The Love of Taxes

Image by Tracey from Pixabay

I’m feeling the depths of the tax trauma. I’m thinking about the many who are helpless and buried in circumstances where they feel they have no control, no way out, without the support of another. 

It’s a feeling of being overwhelmed and observing the need to quiet ones emotions when dealing with what is felt, and the willful tolerance one must harness in order to manage it. 

I had my annual experience filing taxes recently. It wasn’t going well. Luckily I am blessed to have a daughter—an intelligent, patient, and tolerant person—to give of herself on my behalf. Thank you Kim! She struggled through the process of filling out the daunting requirements of the form. The only words that come to mind are . . . she gave me practical loving care! (it took her 7 hours to complete)

I’m caught up in an experience of soul anxiety—a mood where my awareness of dysfunction and helplessness comes to surface. I feel hopeless dealing with certain areas in my life—without means, lost in one’s soul limitations, what is there to do except yield and accept whatever it brings to the table of doing. 

This psychic shadow is founded in deep fear of uncertainty and helplessness. 

I am aware, at this stage of my life (I turned 90 this year), of the decline of practical skills. Time has stripped much from me, regarding energy and confidence in what is demanded of me to meet the day. I see this as a given as I have travelled through the many stages of aging and consciousness development.

It occurs to me that this might be similar to what a woman, upon discovering she is pregnant and unable to access the means to have an abortion, might feel. I imagine a fictional 30 year old divorced mother with two children and no job to provide for life’s demands. A flood of tears smothers any hope of meaning. 

When I look at what I’ve had to manage psychically for the past two months in tax-stress-anxiety, it seems to me to be almost silly if it weren’t for the fact that it intrudes and affects one’s emotional  atmosphere. Neglecting the needs of others is soul poison.

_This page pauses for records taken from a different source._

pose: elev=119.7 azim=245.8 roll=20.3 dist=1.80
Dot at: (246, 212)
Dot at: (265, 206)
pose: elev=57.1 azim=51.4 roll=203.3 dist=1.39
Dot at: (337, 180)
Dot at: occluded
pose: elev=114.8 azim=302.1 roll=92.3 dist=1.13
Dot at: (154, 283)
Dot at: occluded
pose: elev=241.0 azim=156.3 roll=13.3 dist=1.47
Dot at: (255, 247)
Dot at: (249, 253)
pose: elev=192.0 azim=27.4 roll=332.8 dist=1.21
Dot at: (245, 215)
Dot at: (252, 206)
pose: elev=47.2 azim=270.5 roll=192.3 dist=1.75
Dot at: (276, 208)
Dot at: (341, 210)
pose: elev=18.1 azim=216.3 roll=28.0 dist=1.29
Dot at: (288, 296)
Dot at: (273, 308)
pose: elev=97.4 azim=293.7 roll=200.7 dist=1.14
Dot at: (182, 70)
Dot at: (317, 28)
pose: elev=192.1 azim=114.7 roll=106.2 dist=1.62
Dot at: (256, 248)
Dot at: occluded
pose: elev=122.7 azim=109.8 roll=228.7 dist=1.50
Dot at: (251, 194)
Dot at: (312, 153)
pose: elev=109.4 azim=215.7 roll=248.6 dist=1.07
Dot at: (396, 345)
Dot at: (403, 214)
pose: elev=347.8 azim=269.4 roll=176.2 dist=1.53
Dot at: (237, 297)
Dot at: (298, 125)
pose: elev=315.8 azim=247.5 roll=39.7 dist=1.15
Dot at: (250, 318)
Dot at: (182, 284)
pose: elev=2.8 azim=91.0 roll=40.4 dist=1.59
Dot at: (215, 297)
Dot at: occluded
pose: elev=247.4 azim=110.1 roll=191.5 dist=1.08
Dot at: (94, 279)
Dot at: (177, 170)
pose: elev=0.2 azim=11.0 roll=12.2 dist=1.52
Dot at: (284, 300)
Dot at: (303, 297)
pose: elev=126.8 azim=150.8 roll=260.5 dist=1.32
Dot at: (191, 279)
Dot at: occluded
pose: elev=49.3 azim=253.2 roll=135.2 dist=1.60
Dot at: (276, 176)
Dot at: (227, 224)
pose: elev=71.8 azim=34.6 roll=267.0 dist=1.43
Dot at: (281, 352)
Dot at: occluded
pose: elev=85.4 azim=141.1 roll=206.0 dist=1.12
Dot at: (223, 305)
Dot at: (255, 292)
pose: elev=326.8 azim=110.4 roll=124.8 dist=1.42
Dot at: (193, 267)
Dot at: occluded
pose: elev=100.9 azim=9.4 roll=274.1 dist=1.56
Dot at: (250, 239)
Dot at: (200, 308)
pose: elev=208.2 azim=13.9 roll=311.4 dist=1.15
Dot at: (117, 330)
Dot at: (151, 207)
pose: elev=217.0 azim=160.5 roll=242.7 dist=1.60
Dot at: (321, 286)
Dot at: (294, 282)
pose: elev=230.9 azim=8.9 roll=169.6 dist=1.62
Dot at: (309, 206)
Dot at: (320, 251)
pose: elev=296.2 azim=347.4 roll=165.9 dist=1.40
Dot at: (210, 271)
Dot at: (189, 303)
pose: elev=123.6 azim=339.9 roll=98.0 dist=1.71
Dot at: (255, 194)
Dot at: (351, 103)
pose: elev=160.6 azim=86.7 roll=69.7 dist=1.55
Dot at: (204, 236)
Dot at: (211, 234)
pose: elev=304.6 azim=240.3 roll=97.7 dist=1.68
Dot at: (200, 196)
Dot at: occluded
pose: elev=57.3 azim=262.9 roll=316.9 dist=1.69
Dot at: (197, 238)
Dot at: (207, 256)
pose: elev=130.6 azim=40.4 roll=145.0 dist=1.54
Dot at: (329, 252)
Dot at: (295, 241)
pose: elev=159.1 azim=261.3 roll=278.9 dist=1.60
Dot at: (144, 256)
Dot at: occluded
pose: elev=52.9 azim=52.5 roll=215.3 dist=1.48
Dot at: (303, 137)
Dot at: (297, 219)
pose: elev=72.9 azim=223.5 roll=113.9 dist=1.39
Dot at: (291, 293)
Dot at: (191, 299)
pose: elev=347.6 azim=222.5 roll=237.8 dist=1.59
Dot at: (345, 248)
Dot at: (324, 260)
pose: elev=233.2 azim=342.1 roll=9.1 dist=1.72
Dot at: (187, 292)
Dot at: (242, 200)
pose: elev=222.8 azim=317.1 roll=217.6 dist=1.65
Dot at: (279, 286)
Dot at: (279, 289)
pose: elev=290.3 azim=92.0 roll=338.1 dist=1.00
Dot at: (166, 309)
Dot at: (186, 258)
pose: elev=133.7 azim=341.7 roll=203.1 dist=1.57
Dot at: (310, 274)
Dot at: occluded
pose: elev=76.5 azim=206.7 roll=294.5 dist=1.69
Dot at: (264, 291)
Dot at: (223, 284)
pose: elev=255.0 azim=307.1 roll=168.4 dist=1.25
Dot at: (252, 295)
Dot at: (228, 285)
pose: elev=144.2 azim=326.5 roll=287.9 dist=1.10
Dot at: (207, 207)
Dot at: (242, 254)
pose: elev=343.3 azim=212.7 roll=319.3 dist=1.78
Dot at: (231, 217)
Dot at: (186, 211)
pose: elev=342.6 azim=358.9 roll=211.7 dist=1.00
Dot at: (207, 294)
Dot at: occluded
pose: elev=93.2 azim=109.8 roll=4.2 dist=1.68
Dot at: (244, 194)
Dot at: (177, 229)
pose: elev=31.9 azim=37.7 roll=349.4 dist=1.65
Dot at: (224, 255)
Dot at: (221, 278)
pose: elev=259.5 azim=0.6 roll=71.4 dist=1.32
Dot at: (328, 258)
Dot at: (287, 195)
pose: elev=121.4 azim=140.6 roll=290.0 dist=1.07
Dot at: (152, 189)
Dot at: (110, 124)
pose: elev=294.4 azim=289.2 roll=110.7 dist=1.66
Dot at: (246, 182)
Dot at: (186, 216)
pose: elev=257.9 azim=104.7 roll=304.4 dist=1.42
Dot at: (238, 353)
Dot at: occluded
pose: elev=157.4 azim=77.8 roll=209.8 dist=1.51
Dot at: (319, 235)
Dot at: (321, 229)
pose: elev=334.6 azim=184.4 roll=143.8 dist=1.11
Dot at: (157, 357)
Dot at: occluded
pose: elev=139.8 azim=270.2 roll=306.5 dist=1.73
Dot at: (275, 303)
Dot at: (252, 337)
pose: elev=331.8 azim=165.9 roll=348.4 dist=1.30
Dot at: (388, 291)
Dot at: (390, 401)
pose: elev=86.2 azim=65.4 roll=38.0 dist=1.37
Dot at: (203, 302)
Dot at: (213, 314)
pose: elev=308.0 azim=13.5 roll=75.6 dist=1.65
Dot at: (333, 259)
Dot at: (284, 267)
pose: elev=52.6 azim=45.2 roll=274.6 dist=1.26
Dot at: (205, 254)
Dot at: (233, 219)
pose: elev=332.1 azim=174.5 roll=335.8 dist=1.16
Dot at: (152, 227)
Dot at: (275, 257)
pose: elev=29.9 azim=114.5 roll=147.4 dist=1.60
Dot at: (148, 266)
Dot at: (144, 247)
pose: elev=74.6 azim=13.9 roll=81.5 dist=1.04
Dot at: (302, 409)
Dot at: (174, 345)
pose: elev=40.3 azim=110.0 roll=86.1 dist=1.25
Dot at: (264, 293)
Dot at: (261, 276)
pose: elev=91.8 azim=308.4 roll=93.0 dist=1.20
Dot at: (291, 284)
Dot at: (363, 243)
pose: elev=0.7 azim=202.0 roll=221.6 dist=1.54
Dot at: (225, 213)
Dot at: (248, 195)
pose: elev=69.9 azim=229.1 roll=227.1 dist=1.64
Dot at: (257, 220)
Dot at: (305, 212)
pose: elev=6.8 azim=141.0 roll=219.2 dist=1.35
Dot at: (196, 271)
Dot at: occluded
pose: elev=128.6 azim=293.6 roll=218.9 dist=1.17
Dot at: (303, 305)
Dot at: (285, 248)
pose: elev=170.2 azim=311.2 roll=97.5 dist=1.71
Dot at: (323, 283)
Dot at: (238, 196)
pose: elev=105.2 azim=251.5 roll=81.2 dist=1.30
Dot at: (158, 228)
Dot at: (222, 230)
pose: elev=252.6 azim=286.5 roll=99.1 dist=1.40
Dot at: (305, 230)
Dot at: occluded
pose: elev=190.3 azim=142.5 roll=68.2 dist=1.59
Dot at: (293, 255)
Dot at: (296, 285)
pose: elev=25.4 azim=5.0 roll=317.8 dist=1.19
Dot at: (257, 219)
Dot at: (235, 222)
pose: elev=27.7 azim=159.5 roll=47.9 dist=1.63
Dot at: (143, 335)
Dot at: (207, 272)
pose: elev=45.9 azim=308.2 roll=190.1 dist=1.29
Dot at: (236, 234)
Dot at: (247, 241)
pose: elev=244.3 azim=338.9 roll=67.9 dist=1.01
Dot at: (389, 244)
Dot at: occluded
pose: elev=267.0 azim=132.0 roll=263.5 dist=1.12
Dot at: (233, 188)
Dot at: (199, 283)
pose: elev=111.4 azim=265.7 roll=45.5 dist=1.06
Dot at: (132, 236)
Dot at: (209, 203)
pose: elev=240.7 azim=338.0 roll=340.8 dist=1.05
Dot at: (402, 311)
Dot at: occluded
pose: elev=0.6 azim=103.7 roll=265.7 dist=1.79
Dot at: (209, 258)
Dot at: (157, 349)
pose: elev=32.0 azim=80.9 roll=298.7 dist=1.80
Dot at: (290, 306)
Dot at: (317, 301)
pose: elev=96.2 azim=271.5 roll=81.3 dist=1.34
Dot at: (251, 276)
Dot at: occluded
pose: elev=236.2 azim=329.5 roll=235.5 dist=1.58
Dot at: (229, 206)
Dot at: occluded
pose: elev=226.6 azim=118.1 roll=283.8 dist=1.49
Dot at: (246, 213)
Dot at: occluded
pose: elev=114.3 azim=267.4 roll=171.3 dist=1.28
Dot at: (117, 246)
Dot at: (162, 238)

Realizing this, I understand and appreciate the character of those like my daughter Kim. It’s the very essence of goodwill, in practical giving of one’s self for the benefit of another. It is love in action that heals and soothes. 

And yet, this is elemental in the nature of life, the degree, within ourselves, in which we manage these smothering life experiences

This we must all experience on occasion, and manage in ourselves, even if we are unaware of it.

Giving support when others need it seems to be a tool of psychic health. What a blessing in pain’s awakening of awareness.